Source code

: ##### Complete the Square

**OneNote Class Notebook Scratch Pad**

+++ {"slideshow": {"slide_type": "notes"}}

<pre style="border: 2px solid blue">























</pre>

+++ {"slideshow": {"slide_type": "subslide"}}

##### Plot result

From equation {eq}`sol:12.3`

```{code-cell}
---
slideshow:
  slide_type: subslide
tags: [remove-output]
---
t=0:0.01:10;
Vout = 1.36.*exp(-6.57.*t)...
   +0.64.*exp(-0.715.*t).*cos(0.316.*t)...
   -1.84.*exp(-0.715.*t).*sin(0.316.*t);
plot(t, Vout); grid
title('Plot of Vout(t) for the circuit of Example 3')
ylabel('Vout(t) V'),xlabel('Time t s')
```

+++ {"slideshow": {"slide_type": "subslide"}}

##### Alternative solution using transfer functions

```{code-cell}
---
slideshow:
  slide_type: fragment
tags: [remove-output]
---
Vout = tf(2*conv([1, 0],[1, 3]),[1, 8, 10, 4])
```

==

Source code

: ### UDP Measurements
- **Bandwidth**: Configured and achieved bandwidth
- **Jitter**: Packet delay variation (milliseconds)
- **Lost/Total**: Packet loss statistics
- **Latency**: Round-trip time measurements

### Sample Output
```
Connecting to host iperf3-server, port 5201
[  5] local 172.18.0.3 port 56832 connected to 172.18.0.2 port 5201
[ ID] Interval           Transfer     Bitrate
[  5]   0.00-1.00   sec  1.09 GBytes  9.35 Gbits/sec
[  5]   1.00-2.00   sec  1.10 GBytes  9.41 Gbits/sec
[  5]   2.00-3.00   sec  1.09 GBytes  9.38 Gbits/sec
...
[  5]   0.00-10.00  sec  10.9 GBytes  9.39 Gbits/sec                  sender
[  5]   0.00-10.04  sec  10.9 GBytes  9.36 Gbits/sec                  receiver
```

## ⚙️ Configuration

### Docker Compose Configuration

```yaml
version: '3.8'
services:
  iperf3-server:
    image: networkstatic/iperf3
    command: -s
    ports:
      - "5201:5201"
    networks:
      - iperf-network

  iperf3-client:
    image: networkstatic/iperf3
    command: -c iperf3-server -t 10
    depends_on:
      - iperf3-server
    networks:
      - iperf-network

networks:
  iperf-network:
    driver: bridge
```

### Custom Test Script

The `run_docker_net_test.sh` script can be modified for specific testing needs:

* * *

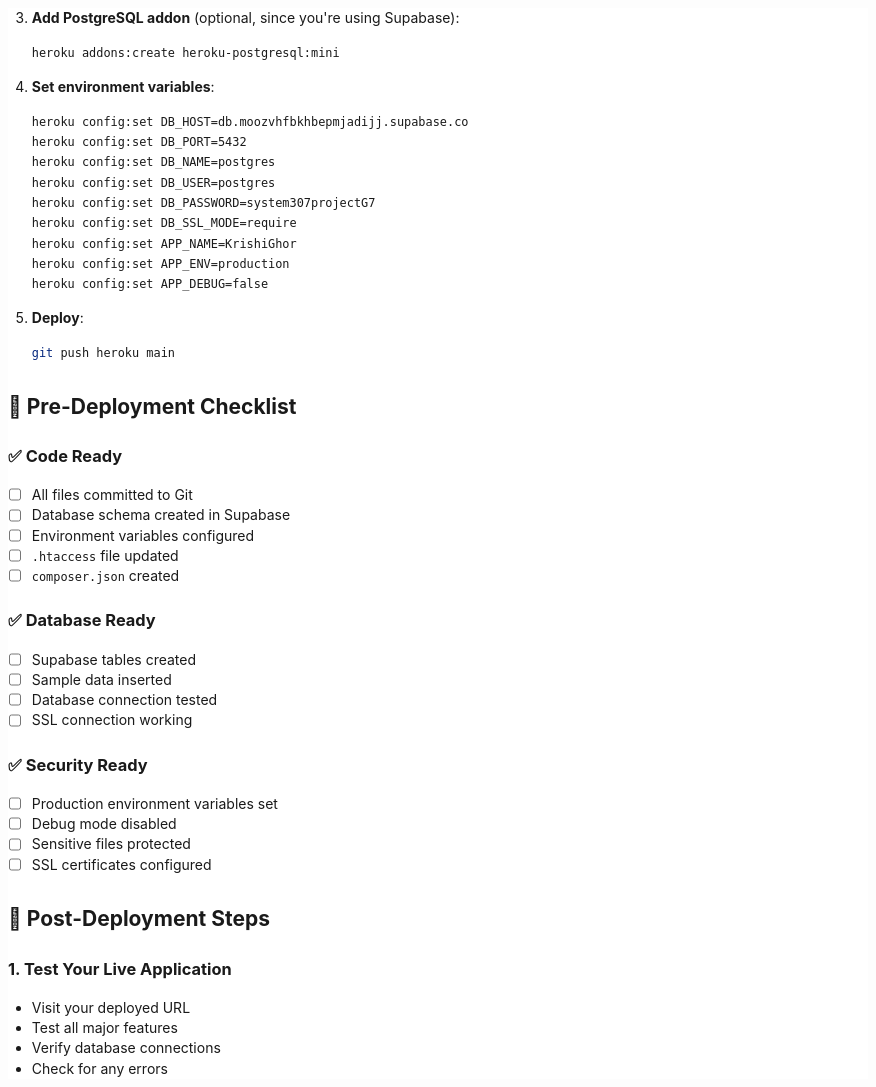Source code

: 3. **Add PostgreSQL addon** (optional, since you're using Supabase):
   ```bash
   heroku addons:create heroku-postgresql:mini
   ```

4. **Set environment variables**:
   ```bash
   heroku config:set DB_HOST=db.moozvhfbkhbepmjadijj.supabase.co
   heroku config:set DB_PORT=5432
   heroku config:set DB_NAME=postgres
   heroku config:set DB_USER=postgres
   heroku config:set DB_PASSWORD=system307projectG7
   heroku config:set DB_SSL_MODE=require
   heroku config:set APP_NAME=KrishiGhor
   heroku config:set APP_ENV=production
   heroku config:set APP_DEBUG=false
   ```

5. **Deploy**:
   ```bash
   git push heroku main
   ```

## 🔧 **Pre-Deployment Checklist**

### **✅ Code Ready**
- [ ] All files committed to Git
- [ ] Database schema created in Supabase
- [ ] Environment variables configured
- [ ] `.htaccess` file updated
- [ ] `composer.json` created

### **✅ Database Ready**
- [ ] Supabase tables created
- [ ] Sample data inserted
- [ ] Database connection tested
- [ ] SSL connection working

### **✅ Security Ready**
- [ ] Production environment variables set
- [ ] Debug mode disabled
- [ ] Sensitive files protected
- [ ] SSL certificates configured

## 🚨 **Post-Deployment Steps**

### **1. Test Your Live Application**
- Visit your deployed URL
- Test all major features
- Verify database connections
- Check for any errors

What the task requires
Above are the records; from them, give again exactly the lines from the one containing "## 🚨 **Post-Deployment Steps**" to the one containing "- Check for any errors", both lines included, and nothing more.

Answer below
## 🚨 **Post-Deployment Steps**

### **1. Test Your Live Application**
- Visit your deployed URL
- Test all major features
- Verify database connections
- Check for any errors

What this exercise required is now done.